[People photos with keypoints]
---*---

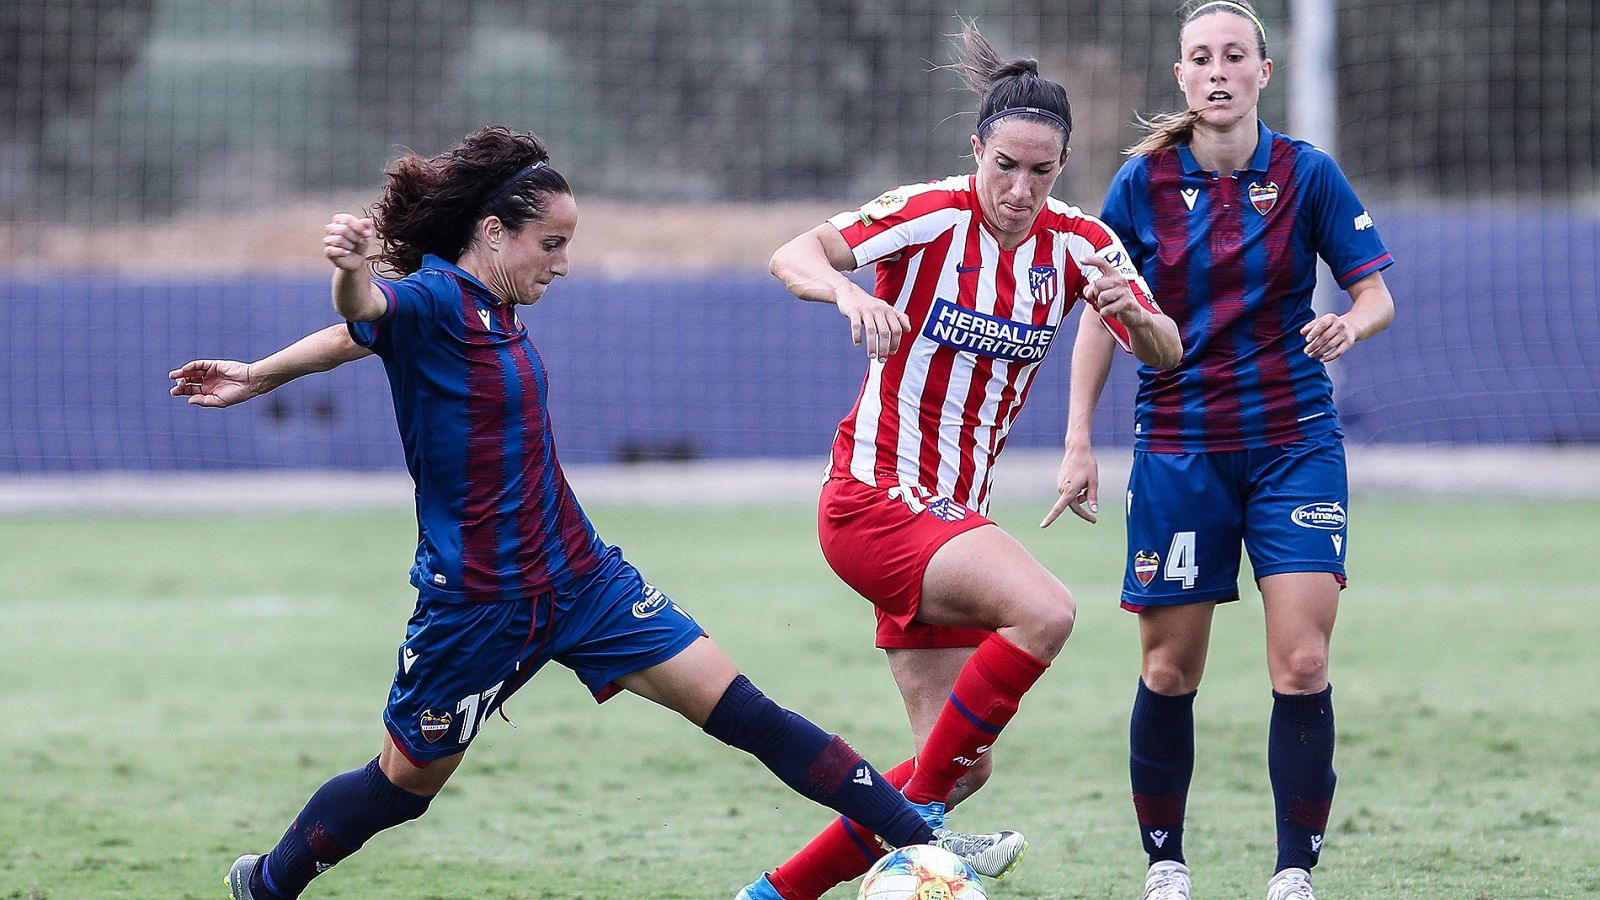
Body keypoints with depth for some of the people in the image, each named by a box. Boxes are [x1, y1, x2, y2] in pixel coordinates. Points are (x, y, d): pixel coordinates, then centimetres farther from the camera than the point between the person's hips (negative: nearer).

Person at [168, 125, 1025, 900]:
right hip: (477, 604, -7)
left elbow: (359, 341, 20)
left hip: (581, 579, 7)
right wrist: (349, 268, -62)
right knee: (406, 782, 10)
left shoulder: (495, 311, 8)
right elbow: (366, 317, -40)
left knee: (740, 710, 0)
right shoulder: (435, 300, -17)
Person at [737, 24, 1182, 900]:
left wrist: (1136, 313, -27)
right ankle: (920, 812, -18)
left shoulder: (1076, 243, 0)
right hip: (873, 499, -7)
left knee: (959, 769, 5)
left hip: (954, 514, 7)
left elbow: (1165, 355, -4)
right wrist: (848, 292, -47)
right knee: (1043, 610, -30)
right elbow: (791, 256, -26)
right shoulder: (931, 214, -15)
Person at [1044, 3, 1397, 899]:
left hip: (1294, 444, 0)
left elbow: (1377, 292, 0)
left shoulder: (1307, 174, -3)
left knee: (1303, 664, -10)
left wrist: (1352, 324, -23)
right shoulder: (1143, 182, -2)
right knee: (1169, 671, 2)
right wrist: (1080, 439, 2)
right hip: (1178, 447, 1)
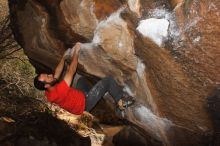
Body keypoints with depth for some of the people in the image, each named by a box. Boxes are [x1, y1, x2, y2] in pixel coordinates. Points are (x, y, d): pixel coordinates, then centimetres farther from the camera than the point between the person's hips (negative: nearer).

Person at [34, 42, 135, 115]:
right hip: (85, 103, -9)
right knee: (108, 80, -14)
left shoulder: (49, 93, -9)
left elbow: (58, 72, 3)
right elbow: (71, 72, -30)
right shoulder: (59, 90, -37)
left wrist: (64, 56, 9)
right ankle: (122, 102, 9)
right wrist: (75, 52, -21)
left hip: (80, 97, 9)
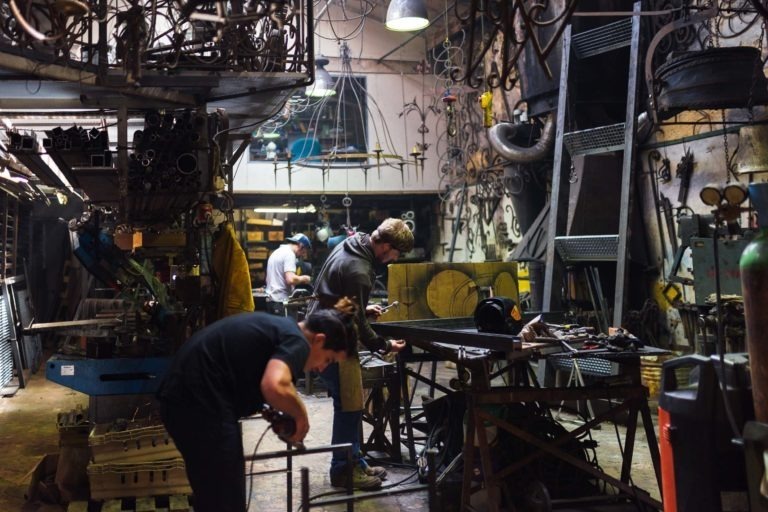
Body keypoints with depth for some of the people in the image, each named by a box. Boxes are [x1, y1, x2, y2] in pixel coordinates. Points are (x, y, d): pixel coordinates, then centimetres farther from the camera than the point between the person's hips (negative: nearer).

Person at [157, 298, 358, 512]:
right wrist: (301, 415, -10)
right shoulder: (296, 342, -9)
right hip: (201, 404, -10)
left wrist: (271, 413, 13)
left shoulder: (280, 327, 19)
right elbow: (274, 386, -29)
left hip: (182, 398, 10)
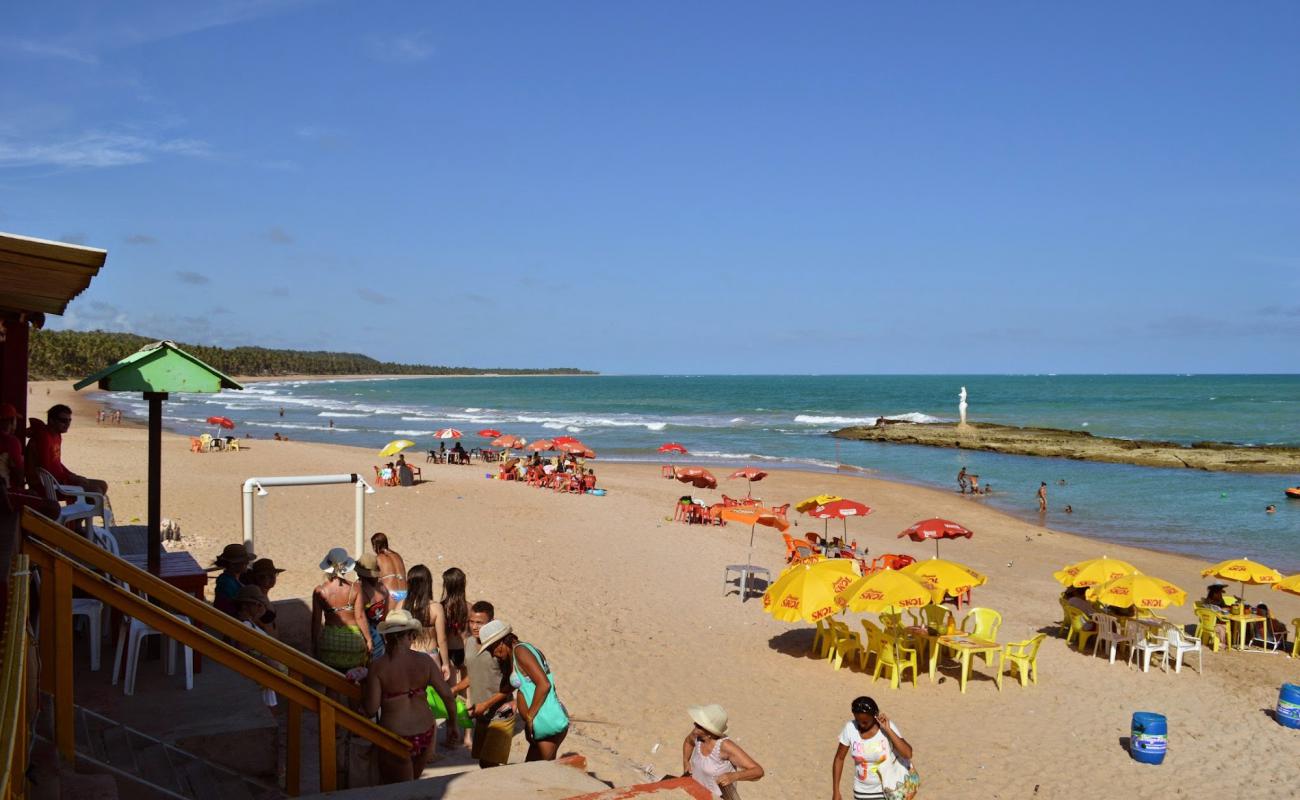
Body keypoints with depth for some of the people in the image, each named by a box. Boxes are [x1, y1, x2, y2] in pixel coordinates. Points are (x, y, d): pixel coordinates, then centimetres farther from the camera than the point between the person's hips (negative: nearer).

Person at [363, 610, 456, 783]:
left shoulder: (378, 666, -13)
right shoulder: (424, 660, -6)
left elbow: (371, 709, -14)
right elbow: (448, 696, -4)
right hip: (425, 734, 3)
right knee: (414, 782, 27)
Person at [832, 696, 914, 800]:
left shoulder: (887, 726, -18)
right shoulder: (850, 728, -12)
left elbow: (908, 754, -28)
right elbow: (839, 758, -2)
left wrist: (888, 730, -32)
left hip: (887, 791, -2)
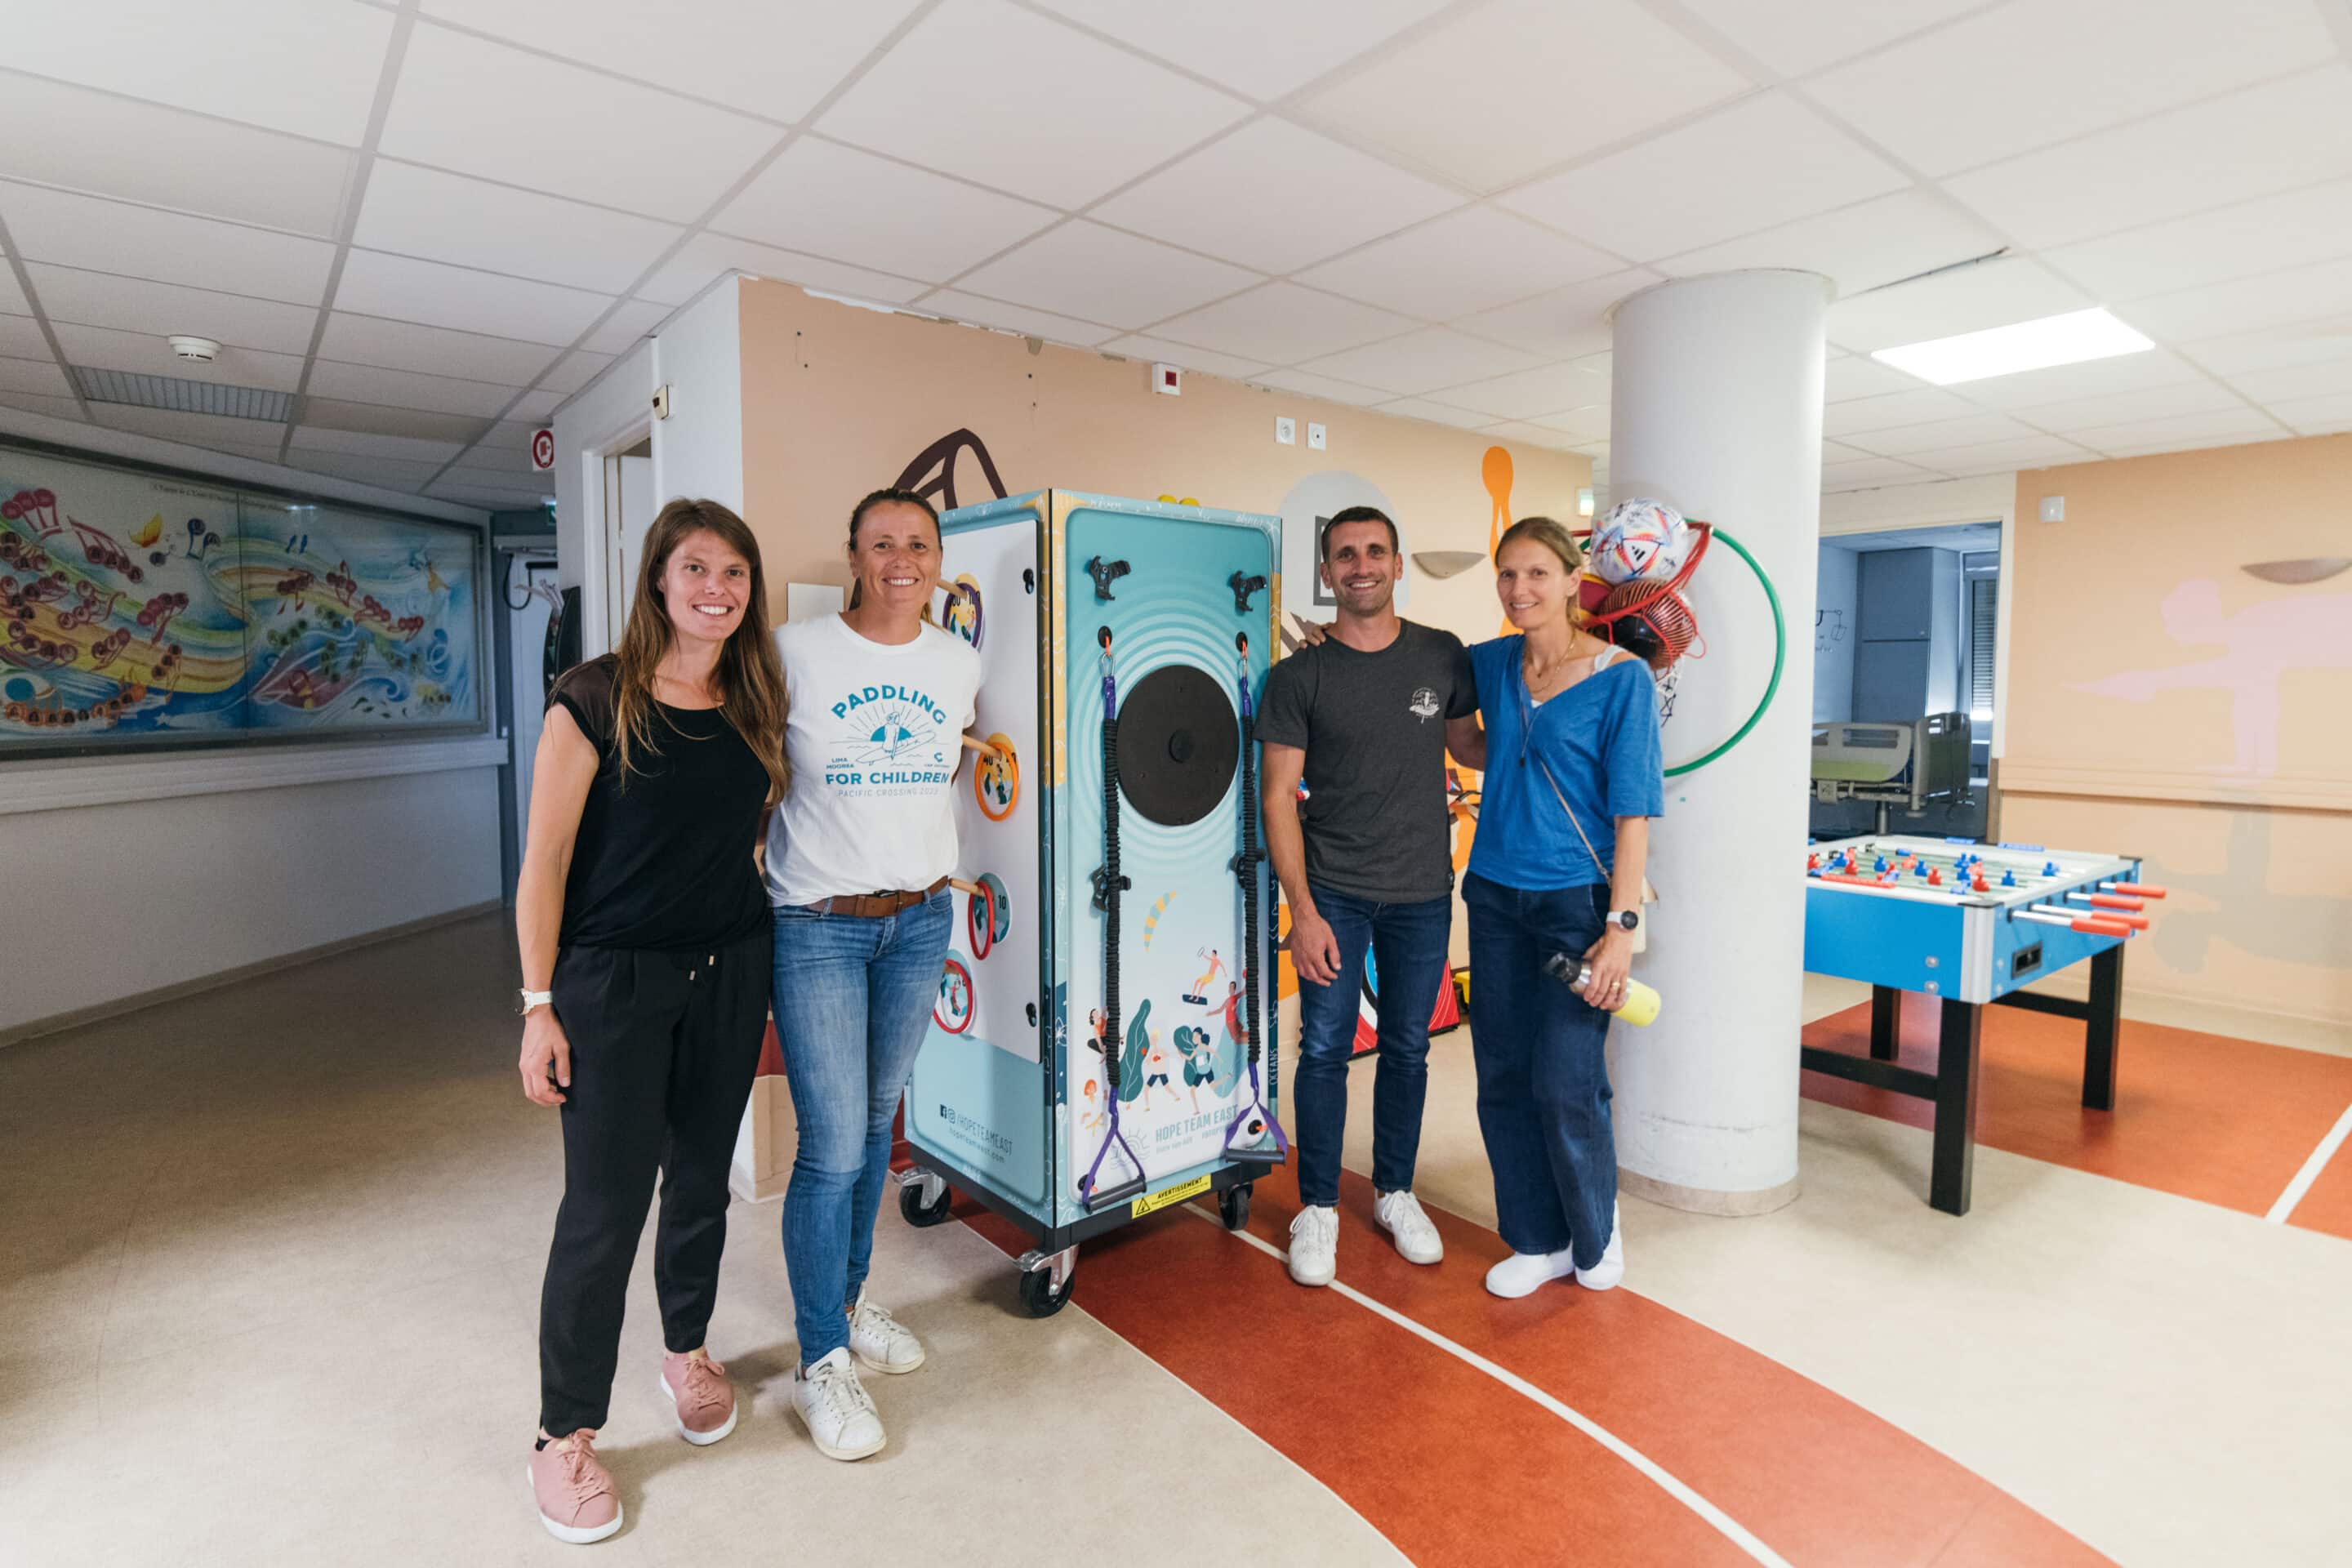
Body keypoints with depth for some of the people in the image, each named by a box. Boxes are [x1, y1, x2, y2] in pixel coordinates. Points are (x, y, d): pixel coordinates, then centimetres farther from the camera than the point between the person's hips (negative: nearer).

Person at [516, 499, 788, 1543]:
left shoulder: (755, 708, 4)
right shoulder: (596, 700, -11)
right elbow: (545, 861, -10)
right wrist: (540, 1005, -11)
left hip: (730, 975, 5)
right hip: (614, 981, -4)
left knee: (702, 1179, 17)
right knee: (606, 1205, 2)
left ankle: (686, 1351, 42)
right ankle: (564, 1435, 23)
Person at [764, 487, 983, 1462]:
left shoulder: (961, 662, 4)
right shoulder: (795, 652, -9)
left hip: (920, 921, 5)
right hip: (816, 928, -4)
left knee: (876, 1124, 17)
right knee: (833, 1145, -3)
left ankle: (846, 1302, 37)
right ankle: (822, 1363, 17)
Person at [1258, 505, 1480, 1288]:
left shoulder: (1443, 656, 2)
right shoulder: (1299, 676, -4)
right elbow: (1280, 796, -5)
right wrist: (1302, 910, -11)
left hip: (1423, 891, 2)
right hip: (1334, 891, -2)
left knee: (1407, 1048, 12)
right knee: (1325, 1050, 1)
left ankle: (1394, 1192, 32)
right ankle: (1317, 1208, 19)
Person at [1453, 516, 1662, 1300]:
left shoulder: (1621, 676, -9)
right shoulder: (1491, 664, 5)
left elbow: (1633, 810, -10)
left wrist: (1621, 925, -15)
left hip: (1577, 899, -5)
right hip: (1495, 895, 5)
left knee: (1565, 1085, -3)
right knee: (1503, 1079, 9)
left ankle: (1596, 1233, 25)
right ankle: (1539, 1241, 27)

---*---

- **What the task requires**
The records above are to be repeated word for word, with the pictures omitted.

- **Solution to this task**
Body keypoints with depth for some of the people in the image, each named by a box. Boxes are [x1, y1, x2, y2] in pixel coordinates. Points are (x, y, d): pixel coordinates, then centimetres farther from the camera than the point between the person's hips (negative: nearer).

Person at [168, 125, 1025, 900]:
right hip: (477, 604, -7)
left elbow: (359, 341, 20)
left hip: (581, 579, 7)
right wrist: (349, 268, -62)
right knee: (406, 782, 10)
left shoulder: (495, 311, 8)
right elbow: (366, 317, -40)
left knee: (740, 710, 0)
right shoulder: (435, 300, -17)
Person at [737, 24, 1182, 900]:
left wrist: (1136, 313, -27)
right ankle: (920, 812, -18)
left shoulder: (1076, 243, 0)
right hip: (873, 499, -7)
left knee: (959, 769, 5)
left hip: (954, 514, 7)
left elbow: (1165, 355, -4)
right wrist: (848, 292, -47)
right knee: (1043, 610, -30)
right elbow: (791, 256, -26)
right shoulder: (931, 214, -15)
Person at [1044, 3, 1397, 899]:
left hip: (1294, 444, 0)
left elbow: (1377, 292, 0)
left shoulder: (1307, 174, -3)
left knee: (1303, 664, -10)
left wrist: (1352, 324, -23)
right shoulder: (1143, 182, -2)
right knee: (1169, 671, 2)
right wrist: (1080, 439, 2)
right hip: (1178, 447, 1)
Body keypoints with depth for some of the people in the image, each named by a box. Boxes are [x1, y1, x2, y2] in pixel coordinates. Points are (x, y, d): pixel coordinates, then centimetres farther from the camera than the point between the person's hips (negative: nearer).

Person at [34, 42, 135, 115]:
right hip: (85, 103, -9)
right knee: (108, 80, -14)
left shoulder: (49, 93, -9)
left elbow: (58, 72, 3)
right elbow: (71, 72, -30)
right shoulder: (59, 90, -37)
left wrist: (64, 56, 9)
right ankle: (122, 102, 9)
right wrist: (75, 52, -21)
left hip: (80, 97, 9)
Body keypoints with depth for some of the people in the image, each named by a box. Boxes are [x1, y1, x2, y2] in pixel coordinates. Points are (x, y, d): pixel coordinates, then centimetres farther from the camera than the point between the person's hips (negative: nearer).

Person at [157, 298, 358, 512]:
right wrist: (301, 415, -10)
right shoulder: (296, 342, -9)
right hip: (201, 404, -10)
left wrist: (271, 413, 13)
left shoulder: (280, 327, 19)
right elbow: (274, 386, -29)
left hip: (182, 398, 10)
Body keypoints with depth for some of the people in the image, each named by a box. Boxes are [x1, y1, x2, y2] in pixel coordinates. Points are (x, y, d): pixel coordinates, then centimetres farther from the camera than the point between the person's hips (negative: nearer).

Person at [363, 610, 456, 783]:
left shoulder: (378, 666, -13)
right shoulder: (424, 660, -6)
left elbow: (371, 709, -14)
right elbow: (448, 696, -4)
right hip: (425, 734, 3)
right knee: (414, 782, 27)
Person at [832, 696, 914, 800]:
left shoulder: (887, 726, -18)
right shoulder: (850, 728, -12)
left elbow: (908, 754, -28)
right elbow: (839, 758, -2)
left wrist: (888, 730, -32)
left hip: (887, 791, -2)
Body keypoints with depth for some of the people in the image, each named by a box. Boxes are [x1, y1, x2, y2] in pixel coordinates. Points are (x, y, d): pixel coordinates, then centimetres farther from the camera than the point between the person's hips (negative: nearer).

Person at [516, 499, 788, 1543]:
left shoulder: (755, 708, 4)
right shoulder: (596, 700, -11)
right elbow: (545, 861, -10)
right wrist: (540, 1005, -11)
left hip: (730, 975, 5)
right hip: (614, 981, -4)
left knee: (702, 1179, 17)
right knee: (606, 1205, 2)
left ankle: (686, 1351, 42)
right ankle: (564, 1435, 23)
Person at [764, 487, 983, 1462]:
left shoulder: (961, 662, 4)
right shoulder: (795, 652, -9)
left hip: (920, 921, 5)
right hip: (816, 928, -4)
left knee: (876, 1124, 17)
right knee: (833, 1145, -3)
left ankle: (846, 1302, 37)
right ankle: (822, 1363, 17)
Person at [1258, 505, 1480, 1288]:
left shoulder: (1443, 656, 2)
right shoulder: (1299, 676, -4)
right elbow: (1280, 796, -5)
right wrist: (1302, 910, -11)
left hip: (1423, 891, 2)
right hip: (1334, 891, -2)
left knee: (1407, 1048, 12)
right knee: (1325, 1050, 1)
left ankle: (1394, 1192, 32)
right ankle: (1317, 1208, 19)
Person at [1453, 516, 1662, 1300]:
left shoulder: (1621, 676, -9)
right shoulder: (1491, 664, 5)
left elbow: (1633, 810, -10)
left wrist: (1621, 925, -15)
left hip: (1577, 899, -5)
right hip: (1495, 895, 5)
left knee: (1565, 1085, -3)
right knee: (1503, 1079, 9)
left ankle: (1596, 1233, 25)
right ankle: (1539, 1241, 27)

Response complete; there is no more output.